I must say that it's one of the ultimate ironies to see a muscle-bound meat head sing proudly with Freddie after, just minutes before, you heard him calling a kid a "homo." Small things like that make life more interesting to me, and they make me laugh the most inside. I wonder if this kid, who's thuggin' it with the G-Unit all day, would find himself on stage in buttless chaps shakin' it with the band if he were born only a decade or two earlier. I would lean heavily towards yes, as my resident homosexuality consultant would probably second, "The wanna-be is probably gay himself."

And why shouldn't we all hold the memory of Freddie Mercury tightly when we sing this song? As I ran through the words myself, I remember him on stage in some miscellanious outdoor venue with crowds of people around him, as Queen played their last show on TV when I was pretty young. Only when the years went on did the youth get spoonfed "Bohemian Rhapsody" twenty times daily via MTV (and up to 50 times if you opted to tune into the 'Box in its hey-day... who didn't love that? A music video jukebox... $4 a video? What a deal!). After hearing the song so much it was impossible not to pick up the words, especially with the comical performance by Wayne & Garth.


That's Me, It's What I Do

"Pete, you should stop complaining.
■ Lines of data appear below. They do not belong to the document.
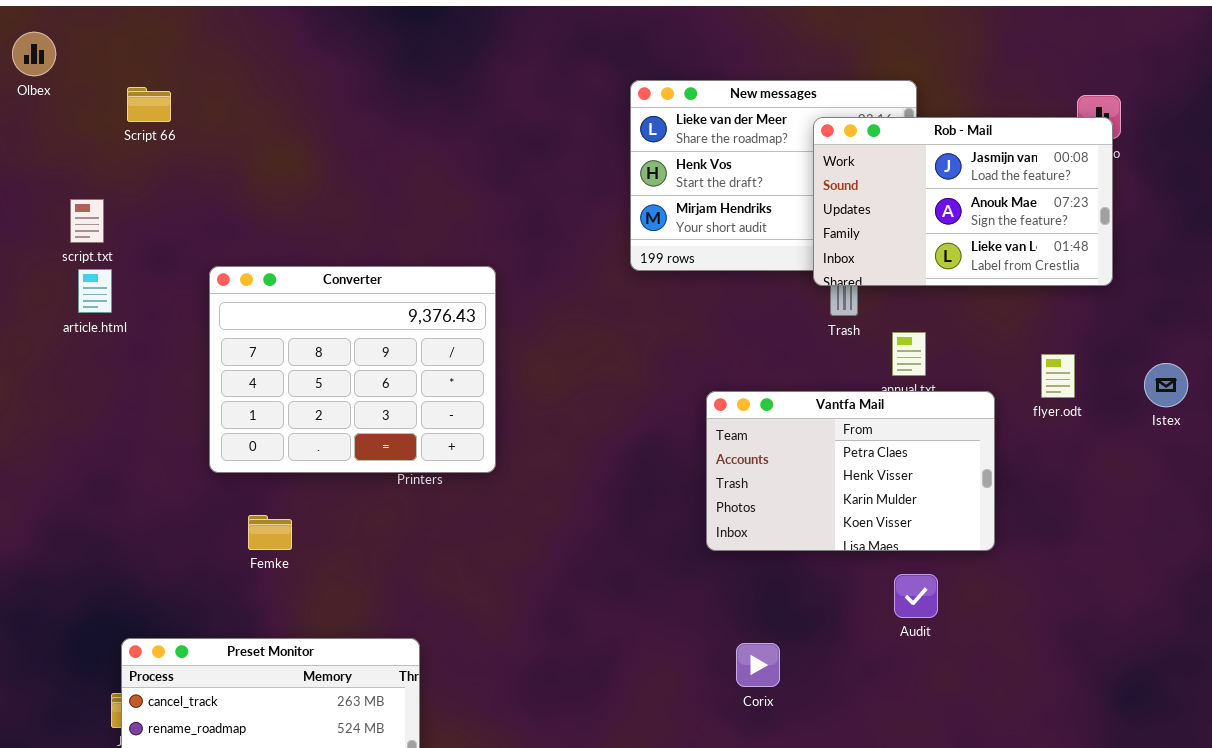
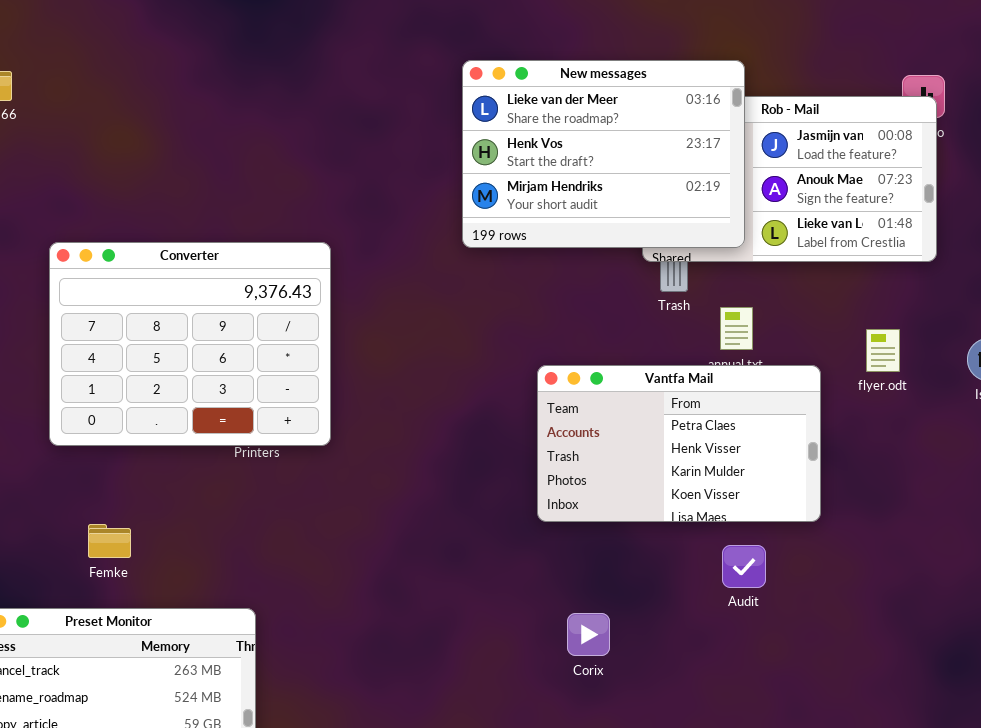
New messages: [630,80,917,271] -> [462,60,745,248], raised
Femke: [248,515,292,550] -> [88,524,131,558], moved

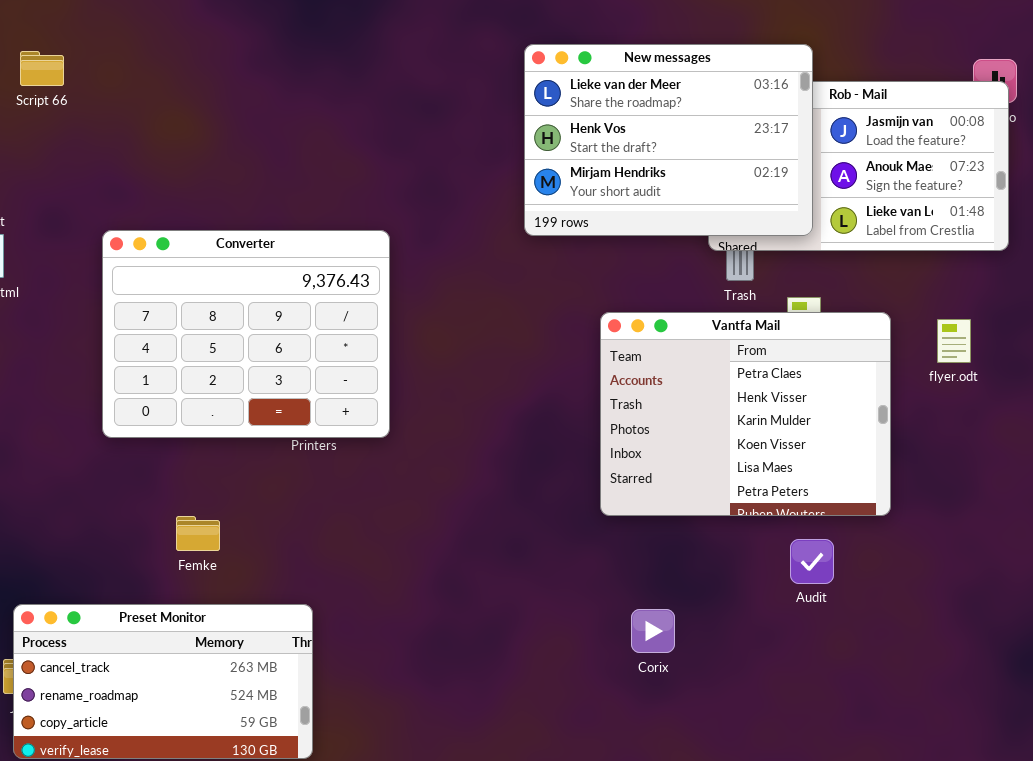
Vantfa Mail: [537,365,821,522] -> [600,312,891,516], resized
Femke: [88,524,131,558] -> [176,516,220,551], moved

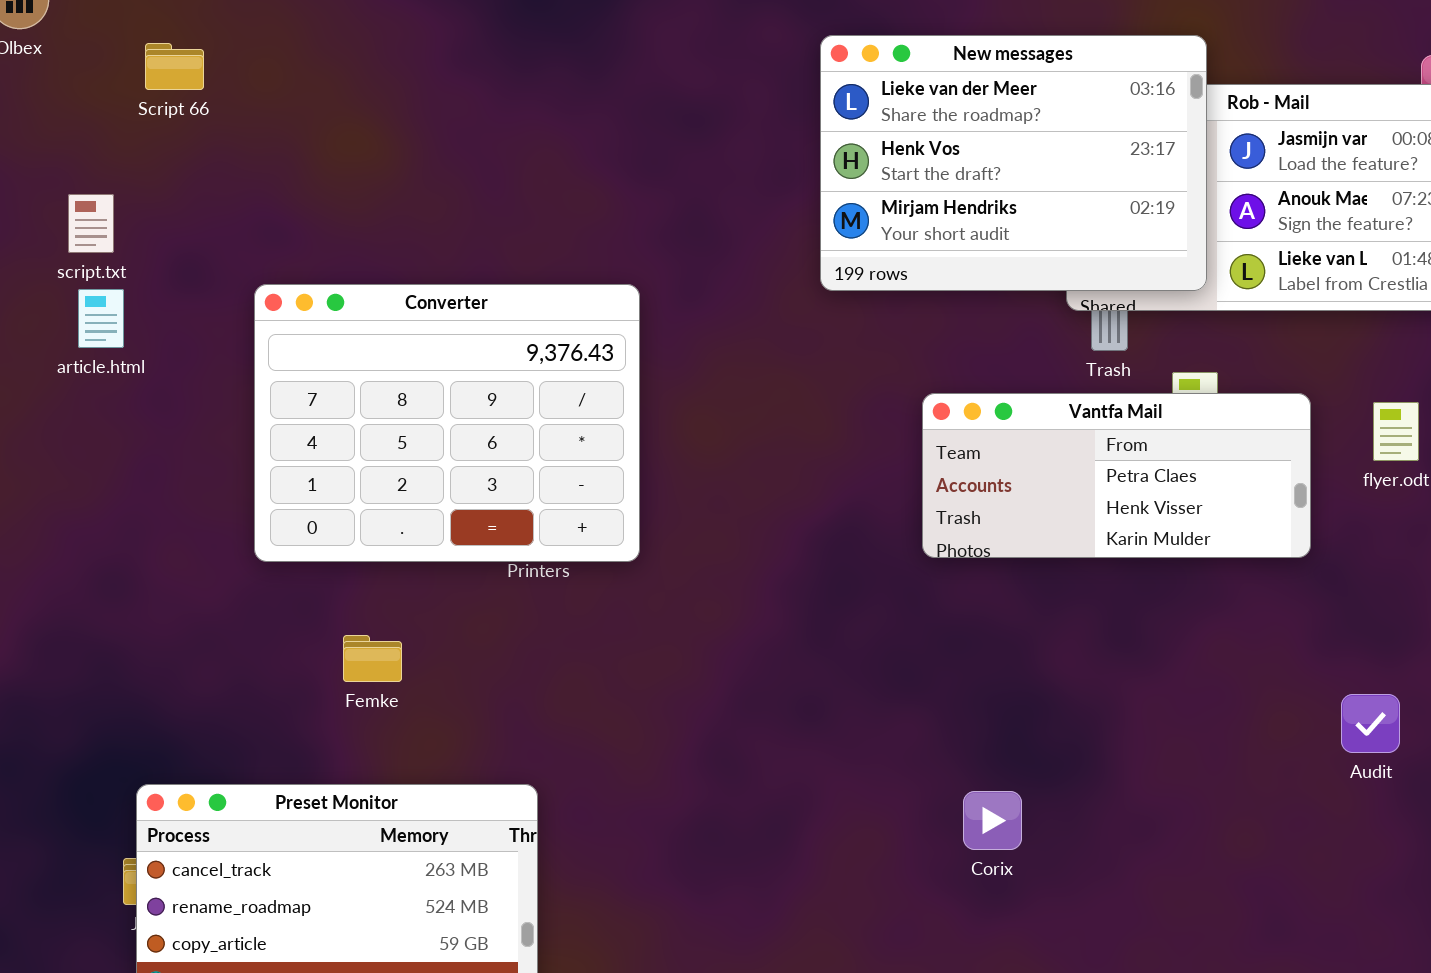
Vantfa Mail: [600,312,891,516] -> [922,393,1311,558], resized
Femke: [176,516,220,551] -> [343,635,402,682], moved
Audit: [790,539,834,584] -> [1341,694,1400,753], moved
Really, you complain too much."
"Stop complaining!"
"Well why don't you do something instead of complaining?"

Once upon a time there was a construction worker who built houses all across the land. He went to Vermont and built a home. He went to New Mexico and built a home. All his life he would build homes and make them really good. No one could dispute the fact that he was the number one house-maker in the land. He would build all day and build all night until the house was perfect, until one day, someone said to him, "You build houses too much." At this point, our humble house-maker suffered an anurism and dropped dead.

When the black box was retrieved from his head, the recorder held the following conversation, "I build houses too much? Of course I build houses too much, who's to decide what too much really is? I mean, sure I build houses, it's what I do. I've done it all my life and no one has said anything so far. Why would everyone start jumping down my throat now? I build houses--it's what I do! I've done it yesterday, I'm doing it today, and I'll do it tomorro--POP!" Doctors concluded that the patient's anurism came because he could not understand the statement which was spoken to him.
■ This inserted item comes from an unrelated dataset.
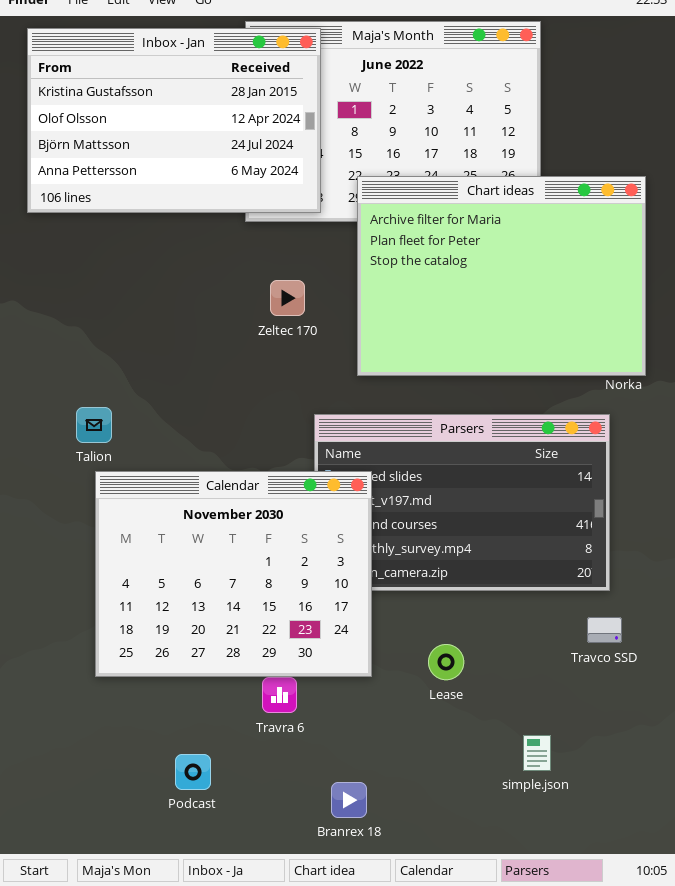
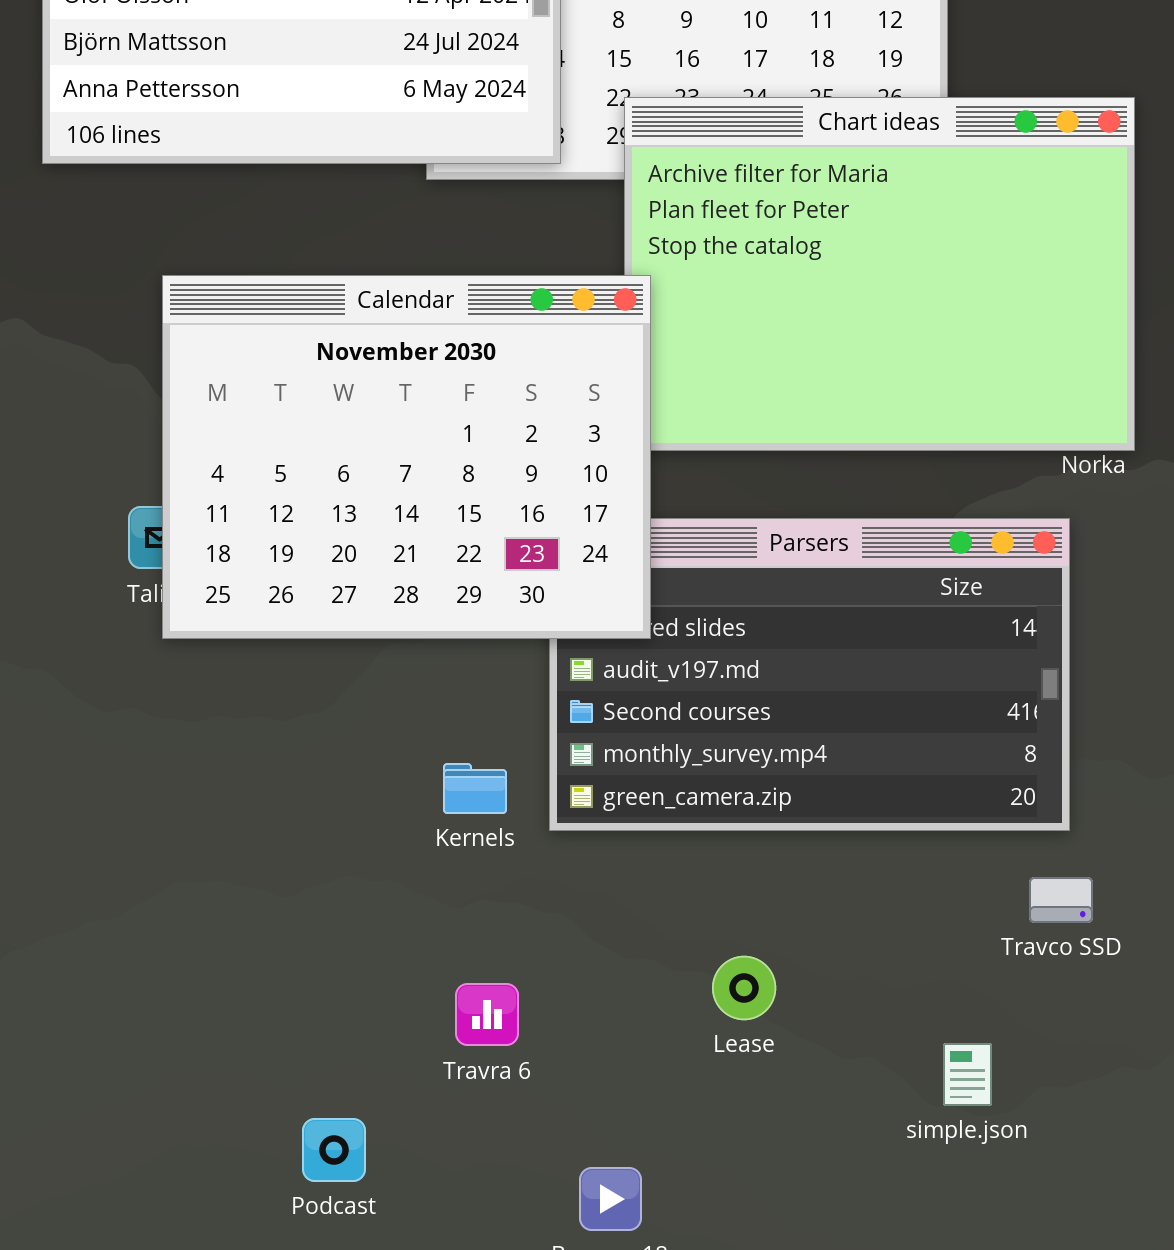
Calendar: [95,471,372,677] -> [162,275,651,639], moved
Lease: [428,644,464,680] -> [712,956,776,1020], moved
simple.json: [523,735,551,771] -> [943,1043,992,1106], moved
It is this same fate that I almost meet myself whenever people say that I complain too much.

I have to say that when people who have just met me or small aquaintances share this view with me, it's usually understandable. Sometimes my insights, "witticisms" as Greg prefers to call them, are very thoughtful and planned out, with opposing views set to be refuted and details constructed like a steel bridge or logic. Other times I get lazy and just complain though. If someone happens upon a lazy comment here and there, then I am no more than a habitual complainer with no umph to find a solution, just readiness to point out a problem.

Of course, these recent meetings or chance aquaintences often don't say that they're dissatisfied with my amount of complaints because they would have to be a big jerk to say such a thing to someone who they are on a formal level with. Then again, the world does have its fair share of jerks.

What's more funny to me is when people who have known me for quite a long time, or maybe just know me very well, say that I complain too much. Have you not been paying attention from the get-go here? I piss and moan, that's what I do.